My friend Jose from Santa Barbara asks a group of us why his department never, ever, achieves its targets. “It’s all fire, ready, aim,” he says over a cool Caramel Frappuccino. “First we run off in wide-eyed panic with knee-jerk reaction to some invented volcano of organizational threat; then as actions stumble and fumble in 50 directions we design plans that contradict our colleagues in a dozen hermetically sealed silos; and then as failure, anger, and blame starts building like a mushroom cloud we delicately venture forth with questions about what the heck is the purpose and goal of all this anyway?”
Why, Jose asks, does this madness beset his supposedly sane organization? And has anyone else experienced this “fire, ready, aim” approach to organization development and change management? My thoughts to Jose are as follows, knowing that this forum will have (hopefully) plenty of other wise additions.
“Fire” (Doing before thinking): Information flows in a nano-second today with organizational reputations hanging by a thread of trust. It appears that being inundated by a daily barrage of unsubstantiated, emotion-evoking events evokes a primordial response from even the supposedly most-developed of management/leadership brains. As neuroscience tells us, a severe perceived threat or highly emotional event takes the synaptic express train from our primary receptors straight to the amygdala where emotions are greeted with fire alarms of fight, flight, and freeze. Because this short-cut by necessity bypasses our slow-as-molasses but thoughtful cognitive area of the brain, reactions are swift–if not always accurate. But better dumb than dead when reacting to a crooked stick that your amygdala says is a nasty snake.
Now, reacting to sticks that look like snakes makes sense. But using the same short-circuitry in organizational life is rife with trouble. Yet we see it daily. The CEO, the political leader, the Large Important Ego display the same pattern when reacting to the latest Twitter tweet, sensational headline, junk research, and other unsubstantiated “threat.” Not only do we see it daily, but I believe the gap between reality and rubbish is not only getting wider but occurring more frequently. So we get knee-jerk responses to imagined crises that create manufactured “reality” that takes on a life of its own. Which brings us to “ready.”
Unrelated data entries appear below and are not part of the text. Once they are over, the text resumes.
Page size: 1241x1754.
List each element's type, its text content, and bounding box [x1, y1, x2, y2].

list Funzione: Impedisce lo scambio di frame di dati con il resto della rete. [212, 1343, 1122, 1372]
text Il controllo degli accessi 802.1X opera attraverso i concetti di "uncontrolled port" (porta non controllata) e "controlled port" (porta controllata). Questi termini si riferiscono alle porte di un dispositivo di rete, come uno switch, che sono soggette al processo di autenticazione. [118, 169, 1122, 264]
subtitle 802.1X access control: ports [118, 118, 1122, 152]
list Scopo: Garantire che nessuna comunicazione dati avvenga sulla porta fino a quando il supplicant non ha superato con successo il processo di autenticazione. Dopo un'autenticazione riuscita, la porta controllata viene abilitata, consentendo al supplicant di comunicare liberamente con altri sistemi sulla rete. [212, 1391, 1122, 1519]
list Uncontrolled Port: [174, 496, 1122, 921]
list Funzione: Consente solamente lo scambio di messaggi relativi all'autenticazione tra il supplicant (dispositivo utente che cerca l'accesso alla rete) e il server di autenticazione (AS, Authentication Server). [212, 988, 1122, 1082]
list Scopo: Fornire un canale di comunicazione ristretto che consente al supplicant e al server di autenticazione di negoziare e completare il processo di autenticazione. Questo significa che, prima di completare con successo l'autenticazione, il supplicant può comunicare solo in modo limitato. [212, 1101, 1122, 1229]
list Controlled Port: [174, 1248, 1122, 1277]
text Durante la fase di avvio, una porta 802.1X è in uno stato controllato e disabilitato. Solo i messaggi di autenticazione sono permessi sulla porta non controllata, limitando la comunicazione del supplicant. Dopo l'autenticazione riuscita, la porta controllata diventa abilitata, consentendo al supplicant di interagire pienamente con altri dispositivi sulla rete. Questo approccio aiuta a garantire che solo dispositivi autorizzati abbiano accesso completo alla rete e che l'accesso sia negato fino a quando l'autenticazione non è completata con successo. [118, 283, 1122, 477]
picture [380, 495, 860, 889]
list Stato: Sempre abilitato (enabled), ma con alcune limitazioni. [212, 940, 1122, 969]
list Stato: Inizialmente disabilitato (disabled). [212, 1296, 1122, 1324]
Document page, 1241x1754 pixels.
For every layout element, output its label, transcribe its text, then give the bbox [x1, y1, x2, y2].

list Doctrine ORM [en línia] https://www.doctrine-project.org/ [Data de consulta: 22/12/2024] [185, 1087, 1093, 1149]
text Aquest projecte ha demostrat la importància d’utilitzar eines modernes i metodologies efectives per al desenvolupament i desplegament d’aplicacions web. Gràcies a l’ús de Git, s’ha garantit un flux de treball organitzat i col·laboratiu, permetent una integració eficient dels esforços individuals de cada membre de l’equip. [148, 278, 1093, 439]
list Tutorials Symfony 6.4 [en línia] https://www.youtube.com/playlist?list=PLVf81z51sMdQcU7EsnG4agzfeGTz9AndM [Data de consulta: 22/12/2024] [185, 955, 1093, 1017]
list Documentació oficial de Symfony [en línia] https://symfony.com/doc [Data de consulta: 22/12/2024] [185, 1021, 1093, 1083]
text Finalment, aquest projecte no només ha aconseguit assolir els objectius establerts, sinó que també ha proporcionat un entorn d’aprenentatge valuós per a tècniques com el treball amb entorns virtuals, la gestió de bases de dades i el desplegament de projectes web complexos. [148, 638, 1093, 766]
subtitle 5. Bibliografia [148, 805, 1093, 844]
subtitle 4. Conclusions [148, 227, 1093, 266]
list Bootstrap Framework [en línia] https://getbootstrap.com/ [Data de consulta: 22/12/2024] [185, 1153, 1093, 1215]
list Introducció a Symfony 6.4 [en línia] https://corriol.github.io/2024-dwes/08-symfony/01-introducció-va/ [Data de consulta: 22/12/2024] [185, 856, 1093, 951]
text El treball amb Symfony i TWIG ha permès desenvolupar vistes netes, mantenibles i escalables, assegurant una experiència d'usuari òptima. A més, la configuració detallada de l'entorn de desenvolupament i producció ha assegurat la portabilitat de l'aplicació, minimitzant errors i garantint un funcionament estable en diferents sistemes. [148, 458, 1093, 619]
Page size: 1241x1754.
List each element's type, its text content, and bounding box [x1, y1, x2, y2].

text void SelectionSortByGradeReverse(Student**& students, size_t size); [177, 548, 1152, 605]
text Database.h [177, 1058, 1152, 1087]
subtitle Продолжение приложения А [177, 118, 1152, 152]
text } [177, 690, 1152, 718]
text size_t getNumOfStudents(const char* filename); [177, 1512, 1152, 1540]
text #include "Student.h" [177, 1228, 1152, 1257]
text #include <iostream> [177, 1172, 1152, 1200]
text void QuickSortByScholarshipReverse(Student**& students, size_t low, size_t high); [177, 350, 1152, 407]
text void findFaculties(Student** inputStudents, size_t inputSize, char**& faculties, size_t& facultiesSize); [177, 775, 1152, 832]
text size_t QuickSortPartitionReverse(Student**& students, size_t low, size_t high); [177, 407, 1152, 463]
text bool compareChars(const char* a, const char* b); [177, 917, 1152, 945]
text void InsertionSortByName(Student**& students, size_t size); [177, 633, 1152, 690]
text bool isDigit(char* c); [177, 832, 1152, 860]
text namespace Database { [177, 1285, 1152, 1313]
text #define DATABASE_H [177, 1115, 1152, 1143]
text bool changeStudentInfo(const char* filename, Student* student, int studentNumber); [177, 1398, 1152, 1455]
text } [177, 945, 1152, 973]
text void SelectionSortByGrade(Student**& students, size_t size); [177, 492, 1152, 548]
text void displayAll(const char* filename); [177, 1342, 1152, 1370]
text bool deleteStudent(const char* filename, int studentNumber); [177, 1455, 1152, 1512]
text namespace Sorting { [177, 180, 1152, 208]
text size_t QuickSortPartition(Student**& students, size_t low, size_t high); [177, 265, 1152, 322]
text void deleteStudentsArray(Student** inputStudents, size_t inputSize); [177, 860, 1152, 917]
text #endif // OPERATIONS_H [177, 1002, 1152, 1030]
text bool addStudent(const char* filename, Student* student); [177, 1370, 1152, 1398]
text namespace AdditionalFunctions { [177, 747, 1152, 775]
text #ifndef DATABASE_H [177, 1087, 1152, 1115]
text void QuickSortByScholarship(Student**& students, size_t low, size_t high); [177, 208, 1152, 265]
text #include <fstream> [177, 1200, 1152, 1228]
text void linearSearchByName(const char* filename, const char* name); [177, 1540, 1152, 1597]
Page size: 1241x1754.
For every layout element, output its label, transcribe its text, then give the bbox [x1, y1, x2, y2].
“Ready” (thinking later): Doing before thinking based on ego and emotion parallels our brain’s neuro-network in reacting to a sudden threat. We jump back in reaction to that curved stick but in a split second our sense-making frontal lobes say, “hey get a grip! That’s not a snake!” And all is well. If only that were also true with some leadership thinking as we develop our organizations. As Jose and many others witness, once the arsenal of reaction is deployed it is very difficult to introduce logic, facts, and reality into the equation. On the line are leadership and ego issues of personal pride, power, and purpose. Any threat to that can often be greater than the threat to the organization overall, creating an impenetrable armor of single-mindedness. Which brings us to aim.
“Aim” (just what the heck are we doing?): It usually doesn’t take too long. “Fire” followed by “Ready” quickly disintegrates into “Aim” where questions are raised about the exact purpose, goals, and thinking that went into the “Fire” stage. How come the measures are all about outputs not outcomes? And who exactly thought it was a good idea to measure customer satisfaction by how many people drove by the dealership everyday? Exactly what evidence was the Fire stage based on? Was it that unsubstantiated Facebook posting or was it the page 10 headline quoting an anonymous source? How those questions are answered, or even encouraged to be asked, is often the tipping point between common sense and more nonsense. But that’s just my view. I know Jose would love to hear your wisdom on how to prevent the “Fire, Ready,” Aim” pattern from starting in the first place.